Which lines of the entries contain the string "down"? Please find them and copy them.
** Opening Data for this exercise block **
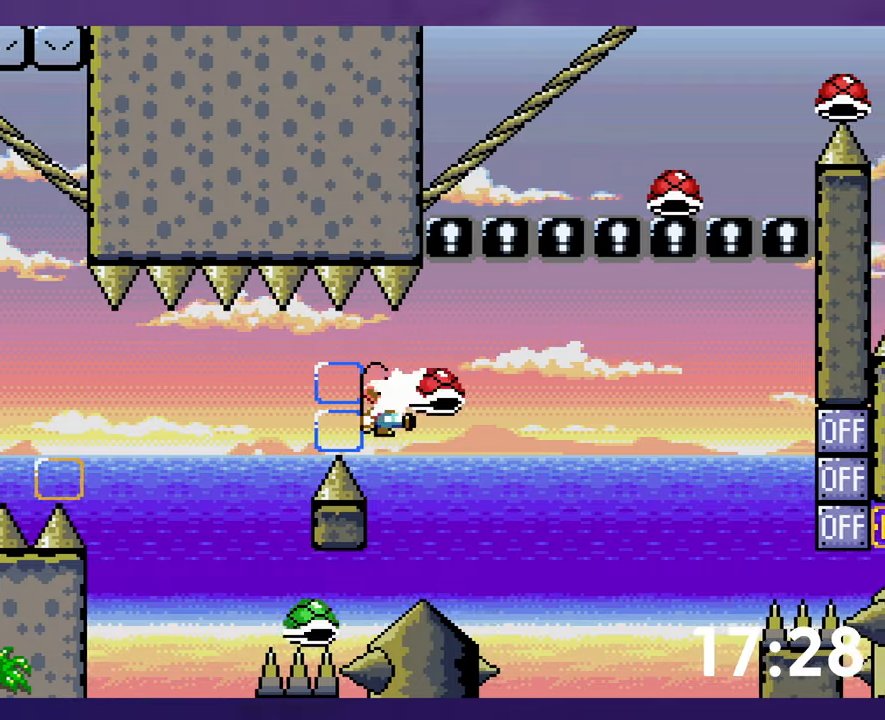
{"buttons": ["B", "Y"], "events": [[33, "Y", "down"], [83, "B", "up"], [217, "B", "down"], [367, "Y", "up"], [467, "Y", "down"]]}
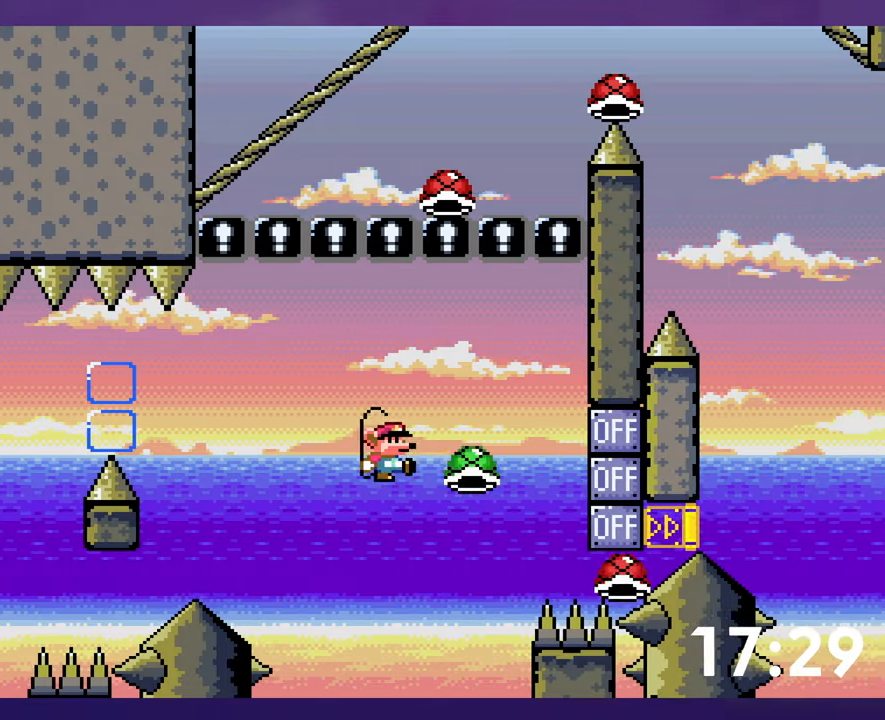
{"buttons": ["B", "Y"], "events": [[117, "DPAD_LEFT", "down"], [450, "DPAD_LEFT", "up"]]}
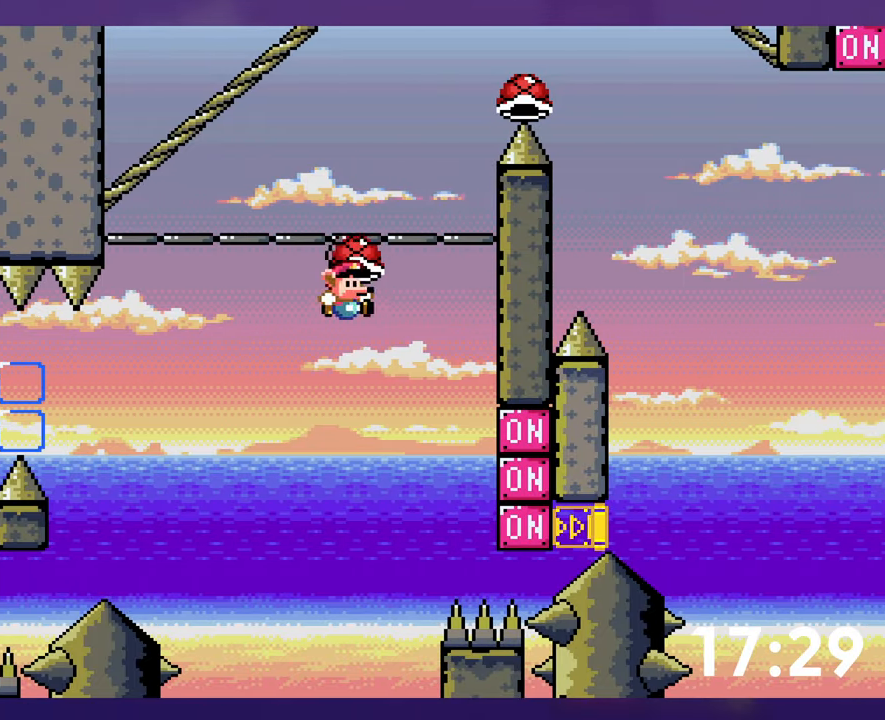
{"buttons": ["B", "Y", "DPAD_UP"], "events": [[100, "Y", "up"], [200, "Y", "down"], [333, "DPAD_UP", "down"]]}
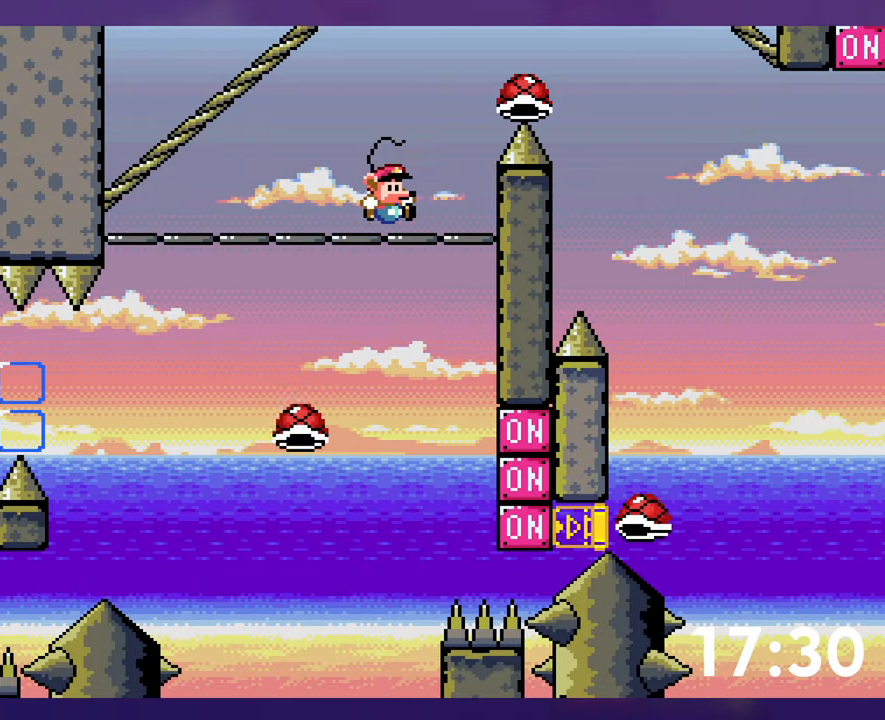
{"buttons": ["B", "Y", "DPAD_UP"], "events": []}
** Closing Data for this exercise block **
** Opening Data for this exercise block **
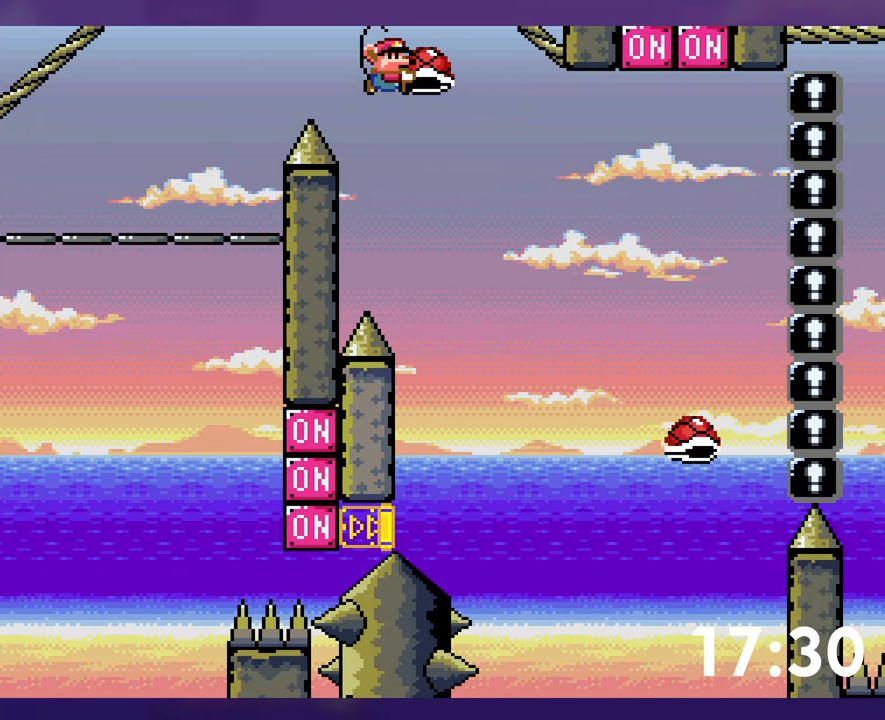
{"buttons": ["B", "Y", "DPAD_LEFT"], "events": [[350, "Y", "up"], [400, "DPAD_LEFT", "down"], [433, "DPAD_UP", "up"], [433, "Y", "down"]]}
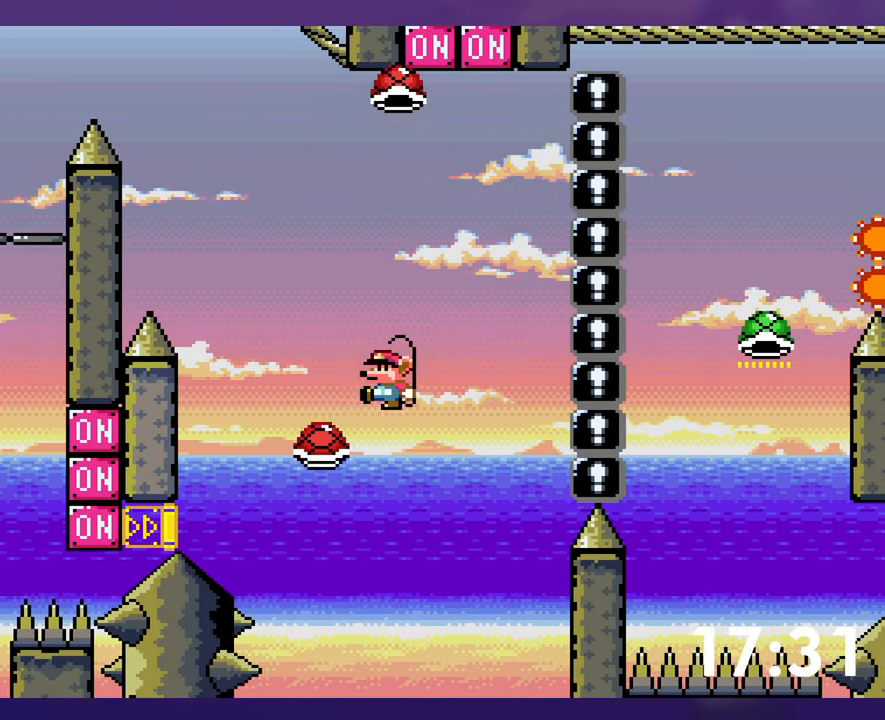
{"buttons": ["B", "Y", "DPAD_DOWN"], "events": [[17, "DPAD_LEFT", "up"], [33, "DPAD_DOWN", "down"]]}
** Closing Data for this exercise block **
** Opening Data for this exercise block **
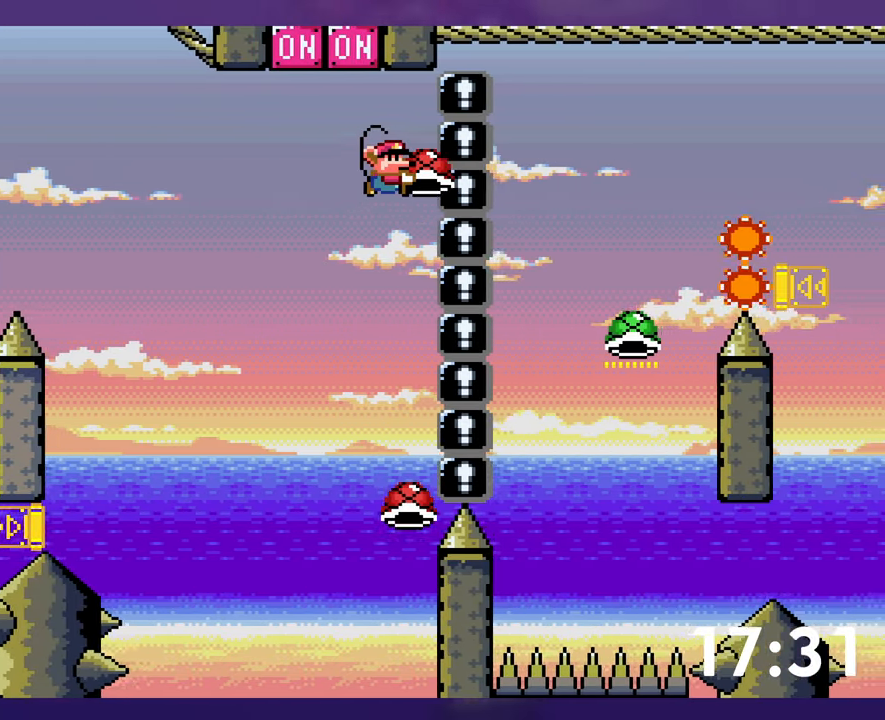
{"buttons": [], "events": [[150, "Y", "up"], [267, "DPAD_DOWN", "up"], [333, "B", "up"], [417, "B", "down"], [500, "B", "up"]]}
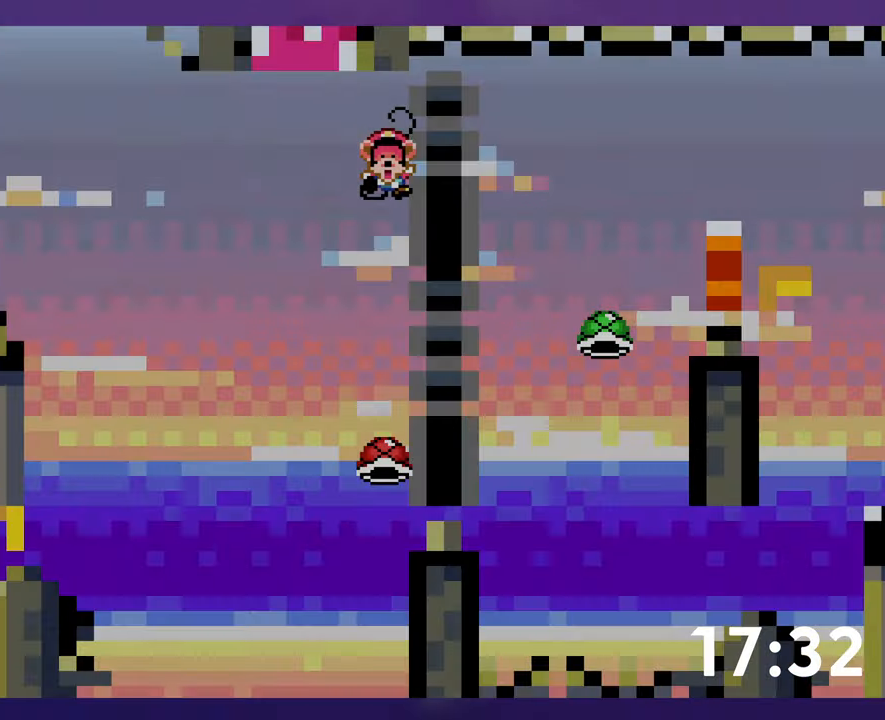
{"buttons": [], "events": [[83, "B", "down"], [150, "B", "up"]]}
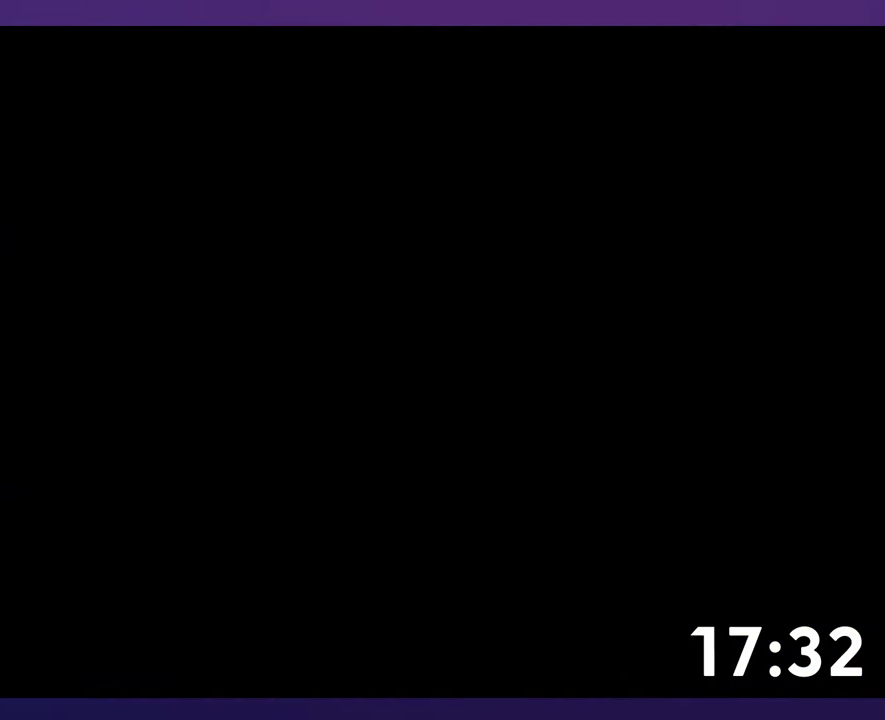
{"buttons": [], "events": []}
** Closing Data for this exercise block **
■ The completed task ■
{"buttons": ["B", "Y"], "events": [[33, "Y", "down"], [83, "B", "up"], [217, "B", "down"], [367, "Y", "up"], [467, "Y", "down"]]}
{"buttons": ["B", "Y"], "events": [[117, "DPAD_LEFT", "down"], [450, "DPAD_LEFT", "up"]]}
{"buttons": ["B", "Y", "DPAD_UP"], "events": [[100, "Y", "up"], [200, "Y", "down"], [333, "DPAD_UP", "down"]]}
{"buttons": ["B", "Y", "DPAD_LEFT"], "events": [[350, "Y", "up"], [400, "DPAD_LEFT", "down"], [433, "DPAD_UP", "up"], [433, "Y", "down"]]}
{"buttons": ["B", "Y", "DPAD_DOWN"], "events": [[17, "DPAD_LEFT", "up"], [33, "DPAD_DOWN", "down"]]}
{"buttons": [], "events": [[150, "Y", "up"], [267, "DPAD_DOWN", "up"], [333, "B", "up"], [417, "B", "down"], [500, "B", "up"]]}
{"buttons": [], "events": [[83, "B", "down"], [150, "B", "up"]]}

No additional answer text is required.